Henry Petroski’s The Evolution of Useful Things is ostensibly about how things like paperclips and zippers came into being. And, sure, that stuff is in the book. But what is most interesting (for me and probably for other designers as well) is his debunking of the design dictum “Form Follows Function,” replacing it instead with “Form Follows Failure.”
Petroski looks at the diversity of objects (131 knives in the Montgomery Ward catalog, say) and asks, Why? “What underlying idea governs how a particular product looks?” he asks.
All designed objects, Petroski asserts, leave room for improvement. Nothing is perfect. Even things that have been “perfected” over a millennia such as tables and chairs can be improved upon. It is the one common feature among made objects, and
“it is exactly this feature that drives the evolution of things, for the coincidence of a perceived problem with an imagined solution enables a design change.”
What form the solution takes can vary widely, given the same basic problem. Petroksi offers up the example of the fork and chopsticks as an example. Both designed for manipulating food from a hot pot (which would burn and dirty the fingers) to the mouth, but two very different design solutions. Form does not follow function. Instead, “the form of one thing follows the failure of another thing to function as we would like.”

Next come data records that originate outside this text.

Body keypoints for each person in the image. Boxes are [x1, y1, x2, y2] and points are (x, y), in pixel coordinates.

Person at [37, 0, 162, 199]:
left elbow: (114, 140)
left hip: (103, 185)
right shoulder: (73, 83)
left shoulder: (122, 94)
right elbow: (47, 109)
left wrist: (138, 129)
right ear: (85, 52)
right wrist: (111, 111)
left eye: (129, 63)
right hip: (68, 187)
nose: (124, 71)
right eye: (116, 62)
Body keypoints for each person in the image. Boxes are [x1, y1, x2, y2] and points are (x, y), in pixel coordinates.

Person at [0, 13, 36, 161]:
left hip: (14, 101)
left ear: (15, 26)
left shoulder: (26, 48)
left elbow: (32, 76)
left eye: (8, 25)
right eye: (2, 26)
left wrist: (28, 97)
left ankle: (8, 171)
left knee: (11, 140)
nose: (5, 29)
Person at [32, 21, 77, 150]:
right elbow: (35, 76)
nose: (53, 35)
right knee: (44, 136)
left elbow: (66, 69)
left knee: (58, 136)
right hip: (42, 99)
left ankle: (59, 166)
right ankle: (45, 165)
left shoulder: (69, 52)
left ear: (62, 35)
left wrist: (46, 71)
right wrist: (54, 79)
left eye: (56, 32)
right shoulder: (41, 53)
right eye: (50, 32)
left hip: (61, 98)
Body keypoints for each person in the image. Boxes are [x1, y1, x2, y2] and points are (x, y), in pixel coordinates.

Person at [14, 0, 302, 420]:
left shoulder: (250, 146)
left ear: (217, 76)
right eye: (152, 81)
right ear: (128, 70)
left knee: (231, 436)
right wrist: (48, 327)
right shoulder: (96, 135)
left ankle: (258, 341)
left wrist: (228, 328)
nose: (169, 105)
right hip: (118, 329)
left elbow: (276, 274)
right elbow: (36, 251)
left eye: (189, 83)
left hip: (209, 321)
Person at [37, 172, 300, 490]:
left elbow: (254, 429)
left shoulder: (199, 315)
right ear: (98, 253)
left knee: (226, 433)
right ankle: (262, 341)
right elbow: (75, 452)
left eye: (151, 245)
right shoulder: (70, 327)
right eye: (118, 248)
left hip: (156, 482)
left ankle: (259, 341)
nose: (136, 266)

This isn’t to say that some designs aren’t better than others. Certain attributes (like the appearance of a chess piece or the tines of a fork) become fixed over time because they are more perfect than any solution found thus far. New designs (or “inventions” as Petroski calls them) arise out of “the crowded past of reality” only if they better address the perceived need better than what is currently available, often following the correction of failure after failure, sometimes for centuries. “Looking forward is indeed the essence of design, but artifacts take their form over the course of long, rough, and frequently precarious roads,” Petroksi writes.
Form (at least expected form) also follows, to an extent, fashion. “Fashion more than function is without question what determins so many of the contemporary forms around us,” Petroksi claims, adding a warning, “A myopic obsession with fashion…can lead to premature extinction…if it does not anticipate failure in the broadest sense, including the failure to be fashionable tomorrow.”
As a plumber’s son (and grandson and great-grandson), I was particularly taken with the chapters on specialized tools, which goes into detail about why, for instance, there are dozens of types of hammers. There’s also an interesting discussion about the social life of tools, how it is more socially-advantageous to be able to handle silverware well than it is to wield a hammer well.
Petroski also notes that design solutions can also give rise to new problems. fast-food packaging, for instance, while excellent for solving the immediate problems of making and consuming the food rapidly, are a tremendous litter problem. Petroski admonishes designers to “look beyond immediate use. Each artifact introduced into the universe of people and things alters the behavior of both.”